The crusaders made off with a huge booty. Al-Bakri's Kitab al-Masālik wa-l-mamālik ('Book of Highways and Kingdoms', written 1067–8) records the capture of a good many Saracen girls and Saracen treasures. Armengol III of Urgel, the brother-in-law of King Sancho Ramírez, was entrusted with the government of the city. On 17 April 1065, after roughly ten months of occupation, the Moors easily retook the city. Thibaut, the Burgundian leader, died, possibly of wounds received on campaign, while returning to France after the loss of the city in 1065.

==Historiography==
Historian Reinhart Dozy first began a study of the War in the mid-nineteenth century based on the scarce primary sources, mainly Amatus and Ibn Hayyan.

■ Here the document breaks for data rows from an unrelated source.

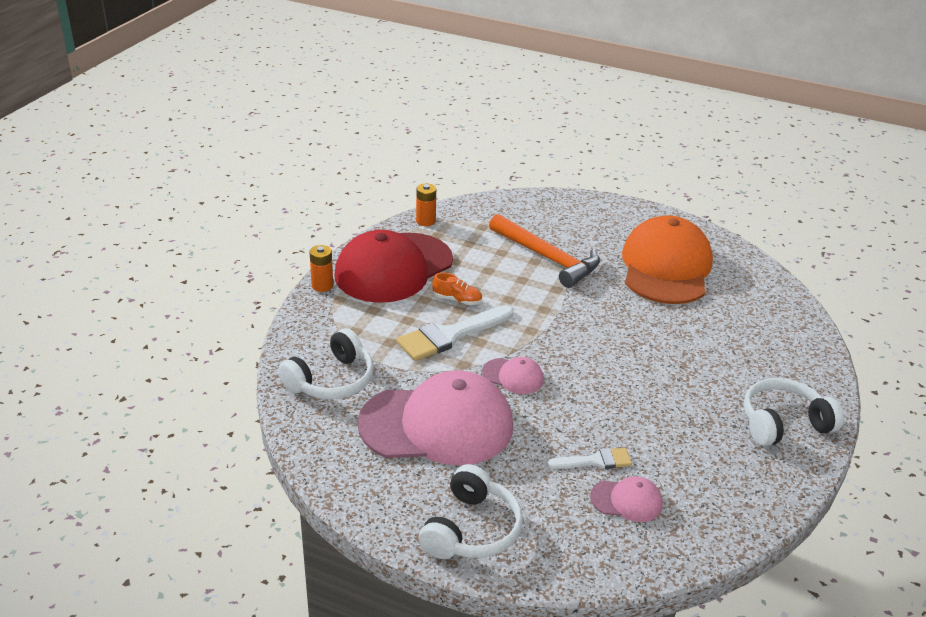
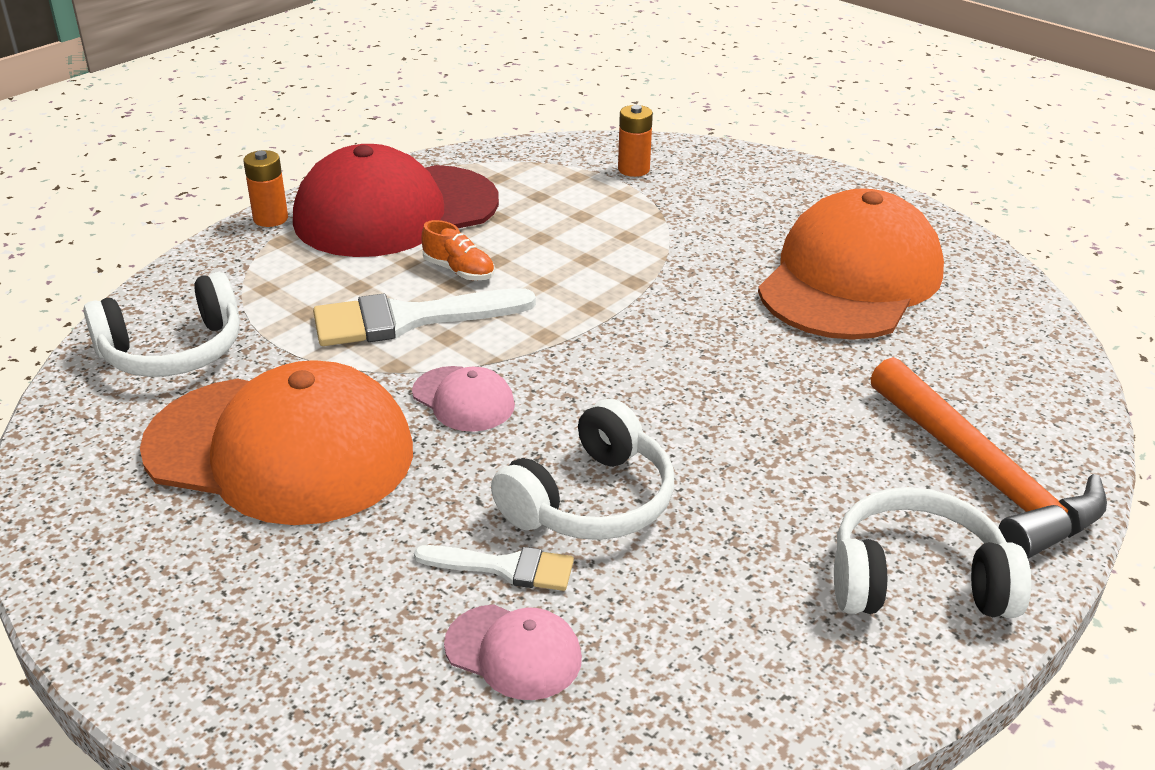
camera: 20 degrees right, 0 degrees up
(425, 221) = (494, 157): orange battery -> orange battery (633, 169)
(437, 425) = (280, 450): pink cap -> orange cap
(471, 529) = (201, 634): white headphones -> white headphones (590, 500)
(547, 258) = (652, 234): orange hammer -> orange hammer (984, 475)

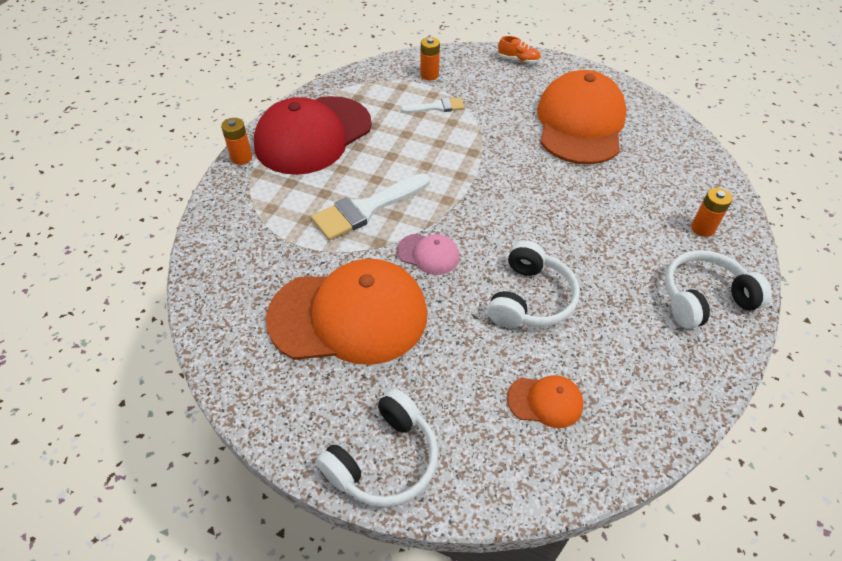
camera: 20 degrees left, 15 degrees up
(173, 351) = (243, 267): white headphones -> white headphones (384, 460)
(459, 271) = (374, 168): orange shoe -> orange shoe (518, 60)
(505, 567) = (512, 353): white brush -> white brush (437, 107)
(513, 652) = (545, 401): pink cap -> orange cap
(984, 475) = (702, 228): orange hammer -> orange battery

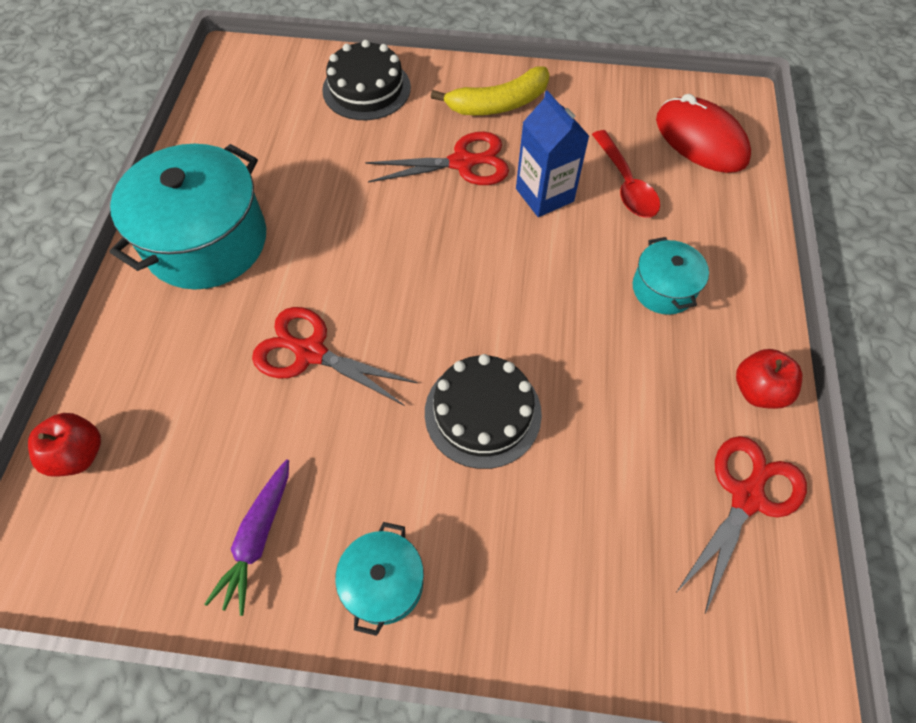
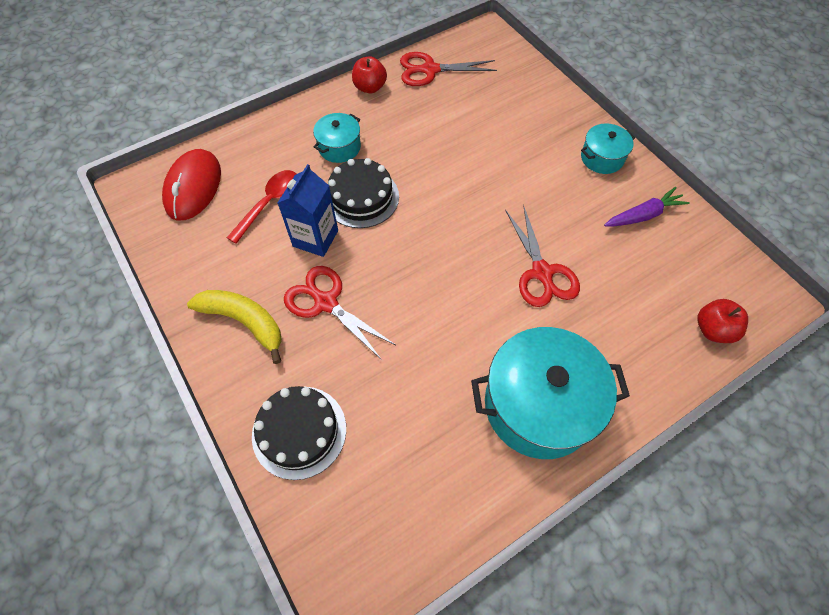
camera: 130 degrees left, 0 degrees up
(482, 413) = (490, 175): black cake -> black cake (361, 197)

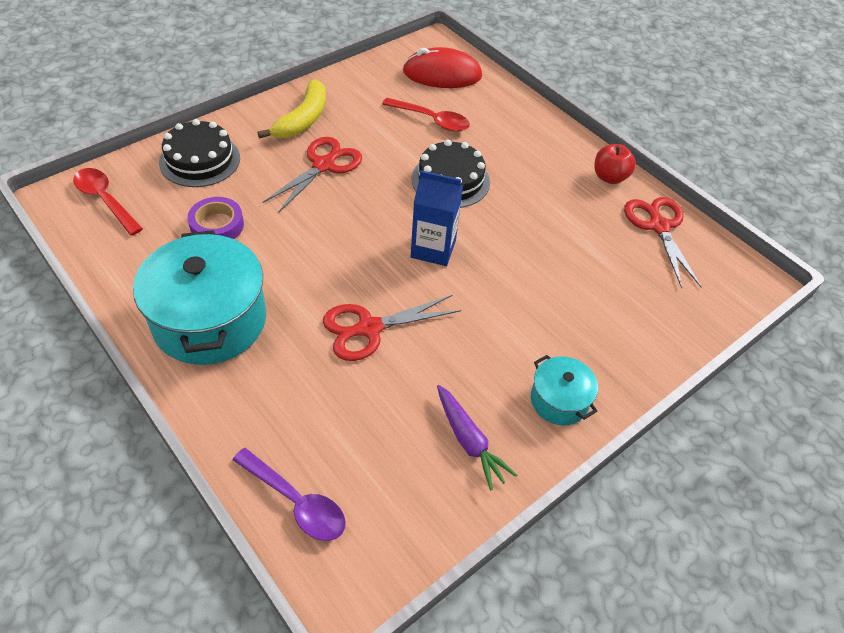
camera: 80 degrees right, 10 degrees down
(315, 238) = (395, 153): blue carton -> blue carton (433, 249)
(339, 147) = (514, 160): turquoise pot -> none
(358, 538) = (105, 200): none -> red spoon
(409, 406) = (217, 225): none -> purple tape
(713, 330) = (296, 502): red apple -> purple spoon

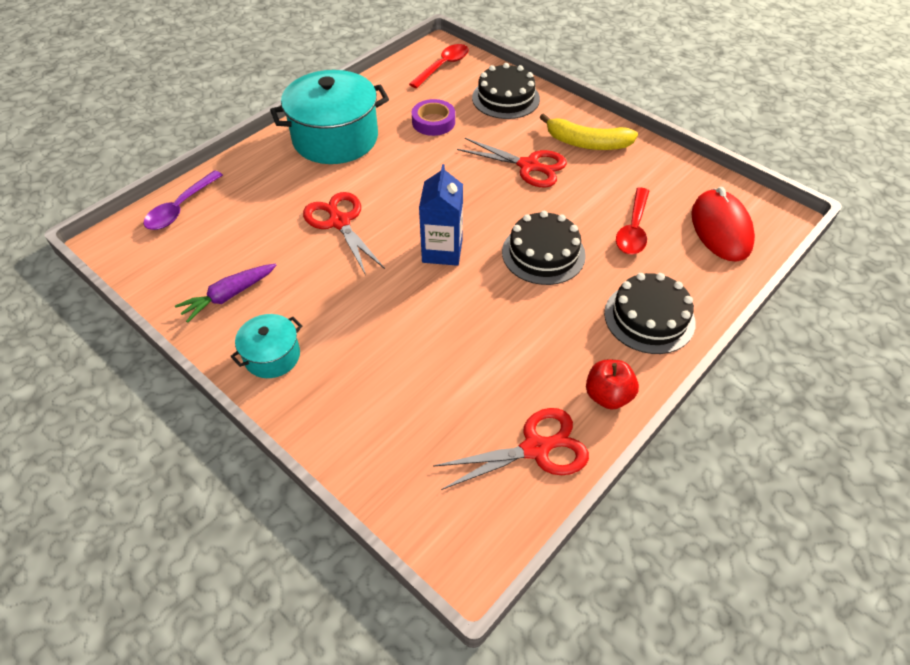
camera: 85 degrees right, 0 degrees up
(533, 137) = (649, 317): none -> black cake

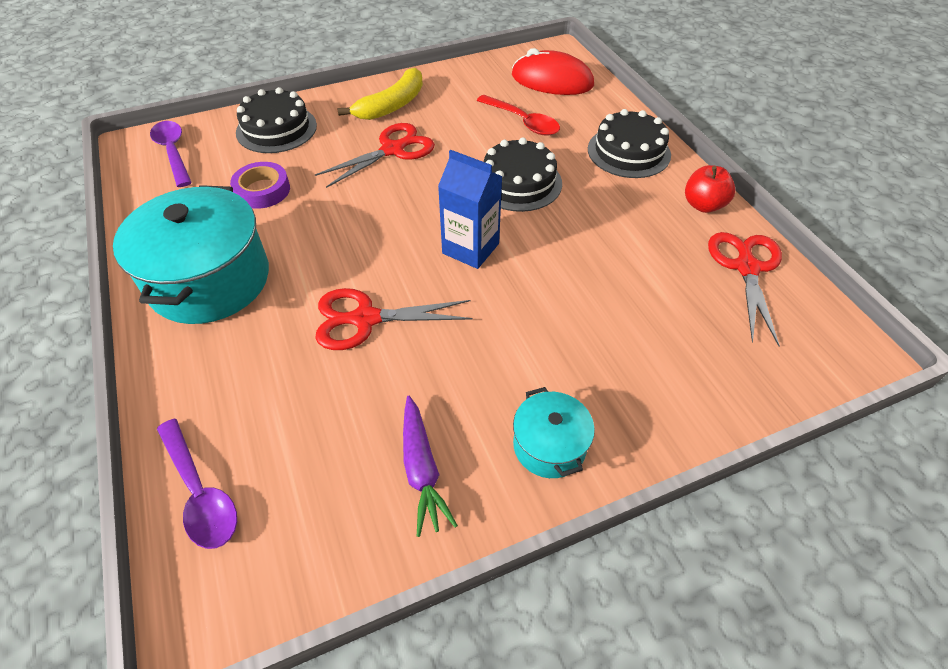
camera: 65 degrees left, 0 degrees up
(443, 66) = (173, 152): red spoon -> purple spoon

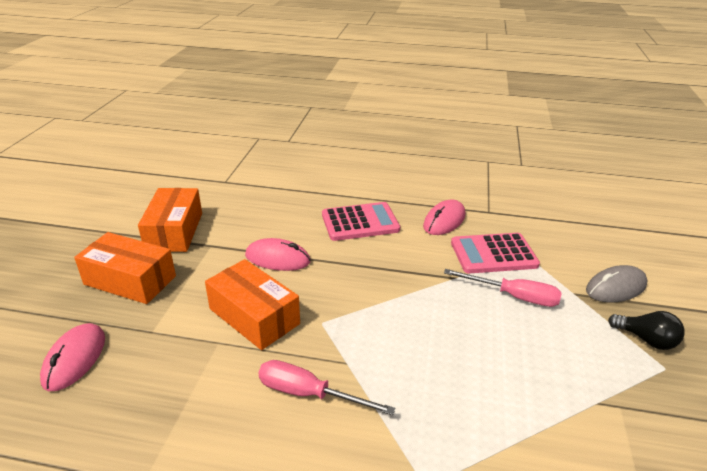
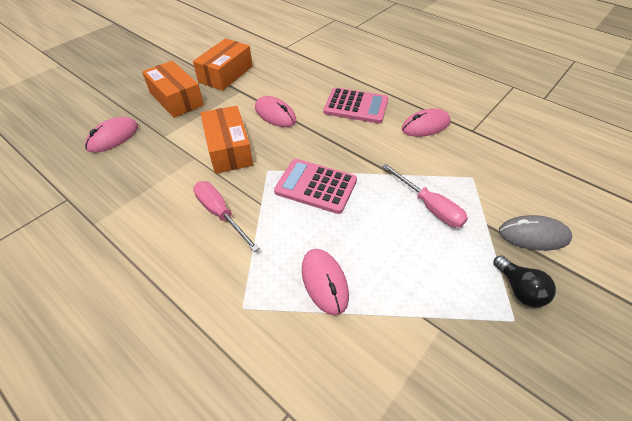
camera: 30 degrees right, 15 degrees up
(484, 414) = (324, 282): none -> pink mouse
(493, 254) = (443, 167): pink calculator -> pink calculator (316, 186)

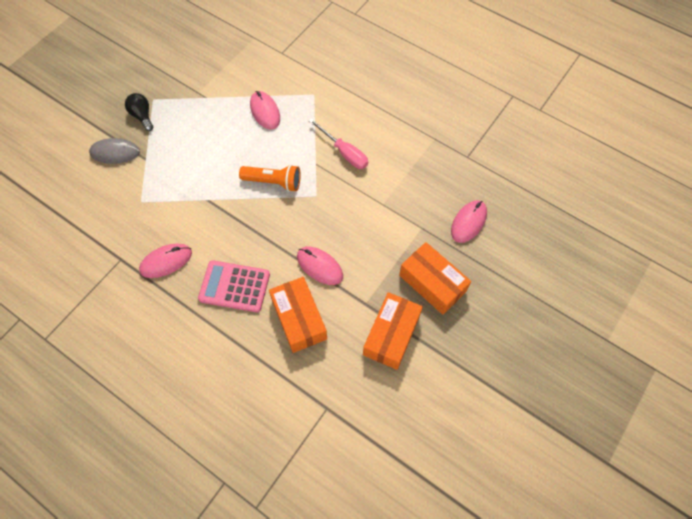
camera: 175 degrees right, 15 degrees up
(229, 149) = (355, 216): orange box -> orange box (299, 319)
(316, 186) = (273, 182): pink calculator -> orange flashlight
(429, 206) = (185, 170): pink screwdriver -> none

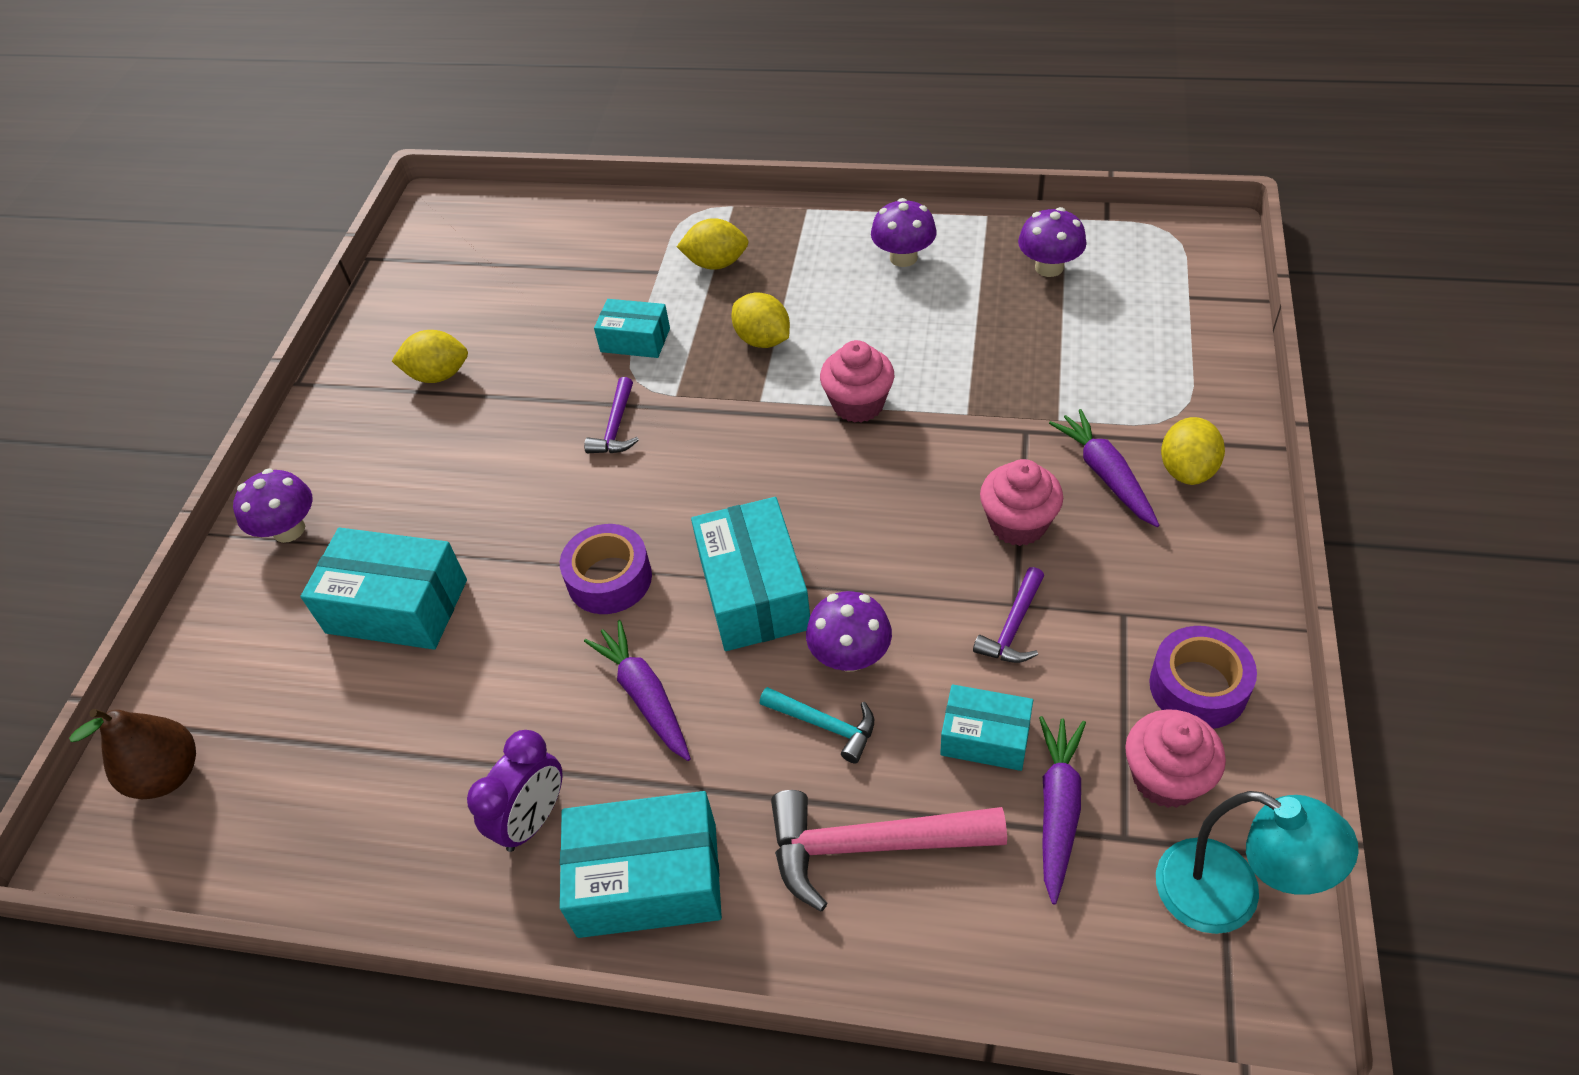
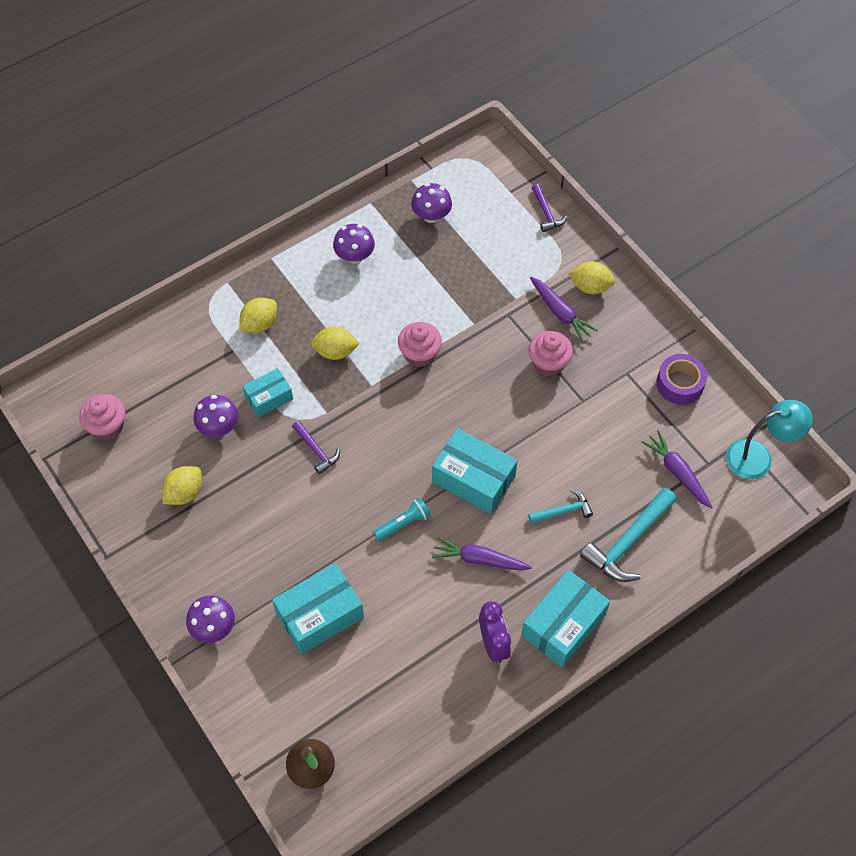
camera: 50 degrees left, 10 degrees up
(609, 579) = (403, 523): purple tape -> turquoise flashlight
(850, 656) = (542, 475): purple mushroom -> purple mushroom (219, 427)
(871, 845) = (628, 542): pink hammer -> turquoise hammer
(985, 738) = (626, 466): turquoise box -> none
(1013, 626) = (591, 411): purple hammer -> purple hammer (546, 213)
(1105, 474) = (560, 313): purple carrot -> purple carrot turned 150 degrees counterclockwise
(1166, 778) = (701, 430): pink cupcake -> pink cupcake (107, 426)
(1187, 470) = (590, 287): yellow lemon -> yellow lemon turned 45 degrees counterclockwise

Dozy first suggested the participation of a papal element based on Ibn Hayyan's reference to the "cavalry of Rome." Subsequent historiography has stressed the Cluniac element in the War, primarily the result of Ferdinand I of León's recent attempts to introduce the Cluniac reform to Spain and inspired by the death of Ramiro I of Aragon following the failed siege of Graus.

This interpretation has been criticized in more recent decades, especially the papal connection and Italian involvement. It has been suggested that Alexander was preoccupied with the Antipope Cadalus at the time and did not preach a plenary indulgence for warriors of the Reconquista until the 1073 campaign of Ebles II of Roucy. It has also been theorized that it was not William of Montreuil, but Guy Geoffrey, who was the "Roman" leader implied by Ibn Hayyan.